Sábado, 25 de septiembre de 1999, 2:47 h
Calle del barquillo, Madrid, España
—¿Seguro que era ella?
El estrecho callejón era un nervio muerto para la luz y el sonido. Ninguna voz traspasaría sus confines; ningún viandante que pasara por delante vería a la bicéfala aparición… en realidad, dos figuras de negro separadas entre sí por meros centímetros.
—¿O seguro que se parecía a ella? —preguntó Mahmud en voz más baja que un susurro.
Anwar supo reconocer la sabiduría que entrañaba aquella pregunta.
—Su rostro encajaba con las fotos que he visto… la foto que me enseñó Fátima.
Anwar, no del todo contento por tener que acatar las órdenes de Mahmud, mencionó a Fátima con toda la intención. Cierto que ella era la mentora de Mahmud, pero éste no gozaba de la alta estima que los antiguos le dispensaban a la mujer. Era estólido, de confianza, pero no era Fátima. Había quienes murmuraban que lo había adoptado como protegido por esa misma razón, para que el pupilo no pudiera superar a la maestra. Anwar no sabía cuánto de cierto encerraban aquellos rumores, pero sí tenía claro que prefería mil veces trabajar en solitario.
—Así que era su cara —convino Mahmud, conciliador, antes de hincar el dedo en la llaga—, claro que, ¿quién sabe qué juego de sombras podría estar implicado, o qué demonio Tzimisce podría haber adoptado su aspecto?
Anwar no podía ver los ojos de su compañero de clan; tan cerca estaban el uno del otro que sólo podía distinguir la curva de la mejilla de Mahmud, el movimiento de su mentón, labios y lengua cuando hablaba.
—Los demonios no son tan precisos. Sus obras son grotescas.
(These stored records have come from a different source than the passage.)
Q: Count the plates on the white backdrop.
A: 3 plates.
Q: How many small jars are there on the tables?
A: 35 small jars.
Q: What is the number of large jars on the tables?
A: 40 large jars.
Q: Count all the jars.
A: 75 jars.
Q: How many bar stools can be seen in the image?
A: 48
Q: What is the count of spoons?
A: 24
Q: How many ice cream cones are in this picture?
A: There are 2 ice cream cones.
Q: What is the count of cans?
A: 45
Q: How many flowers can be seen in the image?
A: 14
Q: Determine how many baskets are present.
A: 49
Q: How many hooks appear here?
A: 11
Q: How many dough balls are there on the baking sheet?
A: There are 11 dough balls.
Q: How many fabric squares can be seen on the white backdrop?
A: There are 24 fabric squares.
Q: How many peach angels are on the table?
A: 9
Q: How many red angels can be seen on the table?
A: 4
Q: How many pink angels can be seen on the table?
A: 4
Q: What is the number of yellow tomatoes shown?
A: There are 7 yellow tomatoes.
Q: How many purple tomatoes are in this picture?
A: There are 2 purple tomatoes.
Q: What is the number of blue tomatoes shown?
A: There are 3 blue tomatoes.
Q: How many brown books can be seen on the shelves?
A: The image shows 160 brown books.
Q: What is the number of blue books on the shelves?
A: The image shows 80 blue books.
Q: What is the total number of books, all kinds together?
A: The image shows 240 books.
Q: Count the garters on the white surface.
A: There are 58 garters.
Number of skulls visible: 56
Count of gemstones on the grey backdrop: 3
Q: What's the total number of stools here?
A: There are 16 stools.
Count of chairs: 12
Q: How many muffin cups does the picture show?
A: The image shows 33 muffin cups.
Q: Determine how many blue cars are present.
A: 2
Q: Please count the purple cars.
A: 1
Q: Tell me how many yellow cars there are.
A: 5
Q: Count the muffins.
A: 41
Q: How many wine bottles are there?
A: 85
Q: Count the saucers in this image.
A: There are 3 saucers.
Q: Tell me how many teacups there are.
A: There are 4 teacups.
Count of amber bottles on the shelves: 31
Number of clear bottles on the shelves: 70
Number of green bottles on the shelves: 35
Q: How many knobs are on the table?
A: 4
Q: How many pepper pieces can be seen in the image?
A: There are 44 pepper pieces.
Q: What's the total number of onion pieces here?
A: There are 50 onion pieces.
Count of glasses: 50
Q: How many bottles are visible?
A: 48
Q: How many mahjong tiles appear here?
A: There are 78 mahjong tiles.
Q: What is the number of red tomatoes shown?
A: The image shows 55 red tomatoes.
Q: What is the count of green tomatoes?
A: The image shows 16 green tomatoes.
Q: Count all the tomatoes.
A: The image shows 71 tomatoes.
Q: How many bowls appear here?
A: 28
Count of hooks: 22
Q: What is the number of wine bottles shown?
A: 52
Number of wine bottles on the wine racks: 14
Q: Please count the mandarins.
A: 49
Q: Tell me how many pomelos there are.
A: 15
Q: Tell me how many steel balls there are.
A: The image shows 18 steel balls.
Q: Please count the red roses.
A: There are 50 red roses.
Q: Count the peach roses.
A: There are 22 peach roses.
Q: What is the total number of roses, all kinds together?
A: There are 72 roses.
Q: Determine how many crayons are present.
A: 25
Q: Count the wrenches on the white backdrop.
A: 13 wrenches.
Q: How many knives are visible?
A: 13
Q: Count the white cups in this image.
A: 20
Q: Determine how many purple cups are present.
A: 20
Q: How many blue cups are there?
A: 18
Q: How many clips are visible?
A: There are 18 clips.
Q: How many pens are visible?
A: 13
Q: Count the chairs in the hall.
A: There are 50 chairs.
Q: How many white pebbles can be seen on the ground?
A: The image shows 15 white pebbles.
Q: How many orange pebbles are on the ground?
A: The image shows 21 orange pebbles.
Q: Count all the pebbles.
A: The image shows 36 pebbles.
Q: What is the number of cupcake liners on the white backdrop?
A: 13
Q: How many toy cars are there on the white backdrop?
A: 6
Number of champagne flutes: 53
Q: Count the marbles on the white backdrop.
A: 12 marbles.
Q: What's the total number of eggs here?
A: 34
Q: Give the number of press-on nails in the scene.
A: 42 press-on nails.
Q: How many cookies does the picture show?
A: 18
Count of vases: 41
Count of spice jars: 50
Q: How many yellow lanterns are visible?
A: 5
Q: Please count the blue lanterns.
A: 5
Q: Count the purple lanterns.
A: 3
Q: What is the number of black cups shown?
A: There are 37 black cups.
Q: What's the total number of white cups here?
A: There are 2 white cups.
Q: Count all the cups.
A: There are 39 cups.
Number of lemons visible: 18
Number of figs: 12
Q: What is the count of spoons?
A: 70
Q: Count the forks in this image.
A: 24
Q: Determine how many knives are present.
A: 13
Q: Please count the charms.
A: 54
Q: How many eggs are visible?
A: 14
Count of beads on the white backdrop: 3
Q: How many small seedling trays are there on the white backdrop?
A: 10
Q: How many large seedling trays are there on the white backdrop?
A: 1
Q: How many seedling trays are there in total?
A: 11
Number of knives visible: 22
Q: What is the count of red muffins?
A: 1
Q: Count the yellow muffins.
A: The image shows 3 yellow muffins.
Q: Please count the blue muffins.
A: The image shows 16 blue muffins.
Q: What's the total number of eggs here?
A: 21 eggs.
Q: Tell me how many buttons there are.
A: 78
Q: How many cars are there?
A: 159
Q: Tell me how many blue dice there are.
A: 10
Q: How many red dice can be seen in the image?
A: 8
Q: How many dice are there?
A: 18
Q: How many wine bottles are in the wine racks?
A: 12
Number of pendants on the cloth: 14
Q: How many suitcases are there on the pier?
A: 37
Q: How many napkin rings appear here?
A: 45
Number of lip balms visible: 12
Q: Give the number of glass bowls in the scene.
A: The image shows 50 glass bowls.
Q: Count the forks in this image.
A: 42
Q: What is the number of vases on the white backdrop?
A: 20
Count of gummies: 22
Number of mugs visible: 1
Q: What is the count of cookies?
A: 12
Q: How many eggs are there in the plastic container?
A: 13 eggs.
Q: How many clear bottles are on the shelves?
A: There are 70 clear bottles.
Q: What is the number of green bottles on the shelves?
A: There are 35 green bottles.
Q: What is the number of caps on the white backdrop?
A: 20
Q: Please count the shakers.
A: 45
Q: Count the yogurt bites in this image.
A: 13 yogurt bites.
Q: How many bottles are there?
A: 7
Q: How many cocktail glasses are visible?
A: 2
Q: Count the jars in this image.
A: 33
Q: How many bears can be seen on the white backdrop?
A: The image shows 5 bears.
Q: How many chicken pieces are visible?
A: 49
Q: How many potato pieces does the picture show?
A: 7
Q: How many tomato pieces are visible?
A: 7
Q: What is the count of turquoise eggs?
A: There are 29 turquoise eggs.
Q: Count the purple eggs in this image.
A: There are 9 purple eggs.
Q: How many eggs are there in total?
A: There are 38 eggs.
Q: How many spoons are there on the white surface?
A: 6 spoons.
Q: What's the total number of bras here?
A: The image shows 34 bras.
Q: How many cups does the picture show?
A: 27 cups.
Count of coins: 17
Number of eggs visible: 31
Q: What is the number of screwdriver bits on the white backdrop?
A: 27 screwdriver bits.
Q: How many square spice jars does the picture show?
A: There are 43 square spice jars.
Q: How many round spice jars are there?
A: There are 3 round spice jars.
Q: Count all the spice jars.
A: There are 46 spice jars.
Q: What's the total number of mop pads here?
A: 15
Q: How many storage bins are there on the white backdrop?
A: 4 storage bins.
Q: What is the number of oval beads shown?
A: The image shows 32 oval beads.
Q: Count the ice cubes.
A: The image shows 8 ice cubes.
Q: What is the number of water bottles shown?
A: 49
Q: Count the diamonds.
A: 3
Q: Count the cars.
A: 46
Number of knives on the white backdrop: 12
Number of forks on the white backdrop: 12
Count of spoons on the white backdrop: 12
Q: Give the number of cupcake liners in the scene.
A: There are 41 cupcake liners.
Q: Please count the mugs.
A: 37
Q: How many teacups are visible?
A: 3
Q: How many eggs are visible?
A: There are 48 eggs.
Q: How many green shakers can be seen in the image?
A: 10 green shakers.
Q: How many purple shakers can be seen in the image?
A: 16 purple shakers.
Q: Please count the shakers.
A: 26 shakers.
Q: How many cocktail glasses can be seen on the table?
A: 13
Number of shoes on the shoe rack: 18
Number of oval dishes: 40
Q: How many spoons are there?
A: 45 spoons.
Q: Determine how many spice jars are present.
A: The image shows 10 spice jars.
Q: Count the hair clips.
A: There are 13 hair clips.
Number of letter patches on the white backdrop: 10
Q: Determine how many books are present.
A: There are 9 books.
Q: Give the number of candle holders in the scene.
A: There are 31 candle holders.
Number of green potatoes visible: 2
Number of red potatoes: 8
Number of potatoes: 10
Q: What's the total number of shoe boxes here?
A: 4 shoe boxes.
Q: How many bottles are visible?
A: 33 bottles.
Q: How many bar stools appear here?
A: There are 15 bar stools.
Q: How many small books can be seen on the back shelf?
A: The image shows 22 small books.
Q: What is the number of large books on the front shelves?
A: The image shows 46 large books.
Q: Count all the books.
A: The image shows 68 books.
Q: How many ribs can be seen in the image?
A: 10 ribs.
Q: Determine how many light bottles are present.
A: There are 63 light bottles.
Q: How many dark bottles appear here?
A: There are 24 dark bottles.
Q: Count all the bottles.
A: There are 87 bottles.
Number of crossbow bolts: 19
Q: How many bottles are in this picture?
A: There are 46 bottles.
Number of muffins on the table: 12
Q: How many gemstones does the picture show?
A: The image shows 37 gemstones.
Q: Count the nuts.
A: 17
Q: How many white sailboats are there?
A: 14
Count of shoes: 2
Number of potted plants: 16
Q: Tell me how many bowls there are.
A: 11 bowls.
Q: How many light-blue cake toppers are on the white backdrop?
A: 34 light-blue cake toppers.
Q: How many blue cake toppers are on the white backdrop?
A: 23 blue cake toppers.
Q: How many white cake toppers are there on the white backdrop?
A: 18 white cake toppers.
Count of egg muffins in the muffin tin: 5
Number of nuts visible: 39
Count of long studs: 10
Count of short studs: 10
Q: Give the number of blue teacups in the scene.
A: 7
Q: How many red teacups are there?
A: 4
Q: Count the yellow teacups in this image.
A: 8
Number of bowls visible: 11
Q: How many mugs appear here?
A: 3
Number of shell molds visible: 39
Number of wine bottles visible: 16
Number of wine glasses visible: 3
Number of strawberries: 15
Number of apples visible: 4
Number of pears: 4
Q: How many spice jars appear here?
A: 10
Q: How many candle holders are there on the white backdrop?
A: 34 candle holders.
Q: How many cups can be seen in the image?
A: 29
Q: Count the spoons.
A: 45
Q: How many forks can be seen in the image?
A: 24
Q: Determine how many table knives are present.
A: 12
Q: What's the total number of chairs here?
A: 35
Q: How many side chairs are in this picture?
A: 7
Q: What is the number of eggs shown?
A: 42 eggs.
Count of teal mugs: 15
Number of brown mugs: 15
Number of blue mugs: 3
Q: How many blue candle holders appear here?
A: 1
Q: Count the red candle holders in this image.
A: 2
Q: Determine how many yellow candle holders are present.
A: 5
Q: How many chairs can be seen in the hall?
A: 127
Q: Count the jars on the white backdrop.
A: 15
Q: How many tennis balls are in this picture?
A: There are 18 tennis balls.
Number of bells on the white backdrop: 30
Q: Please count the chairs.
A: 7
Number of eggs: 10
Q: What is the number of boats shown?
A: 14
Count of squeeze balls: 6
—¿Te has enfrentado en alguna ocasión a un antiguo Tzimisce? ¿A uno que lleve esculpiendo la carne desde antes de que tu madre te diera el pecho?
—Era Lucita —insistió Anwar con toda la ferocidad que era capaz de generar un susurro—. Estuvo ahí delante, frente a la iglesia… mirando, esperando a que la destruyésemos. Y pudimos haberlo hecho.
—A lo mejor. Y pudimos haber alertado a su sire de que no todo es lo que parece, de que los lobos estrechan el cerco.
Anwar no supo qué responder a aquello. Aunque la deseaba, deseaba su sangre.
—Estamos aquí a modo de observadores, para compilar información. Los espías del Pilar cubren mucho terreno; nosotros cubrimos el resto.
Anwar asintió con la cabeza. Su rostro se frotó contra el de Mahmud.
—Sí. —La reputación de Anwar hacía que le resultase más difícil aceptar órdenes de Mahmud, pero seguir desafiando su autoridad, cuando había sido Fátima quien lo había dejado al cargo, no procedía—. Desde luego.
Los dos asesinos se separaron, ambos en pos de cumplir con sus respectivas misiones.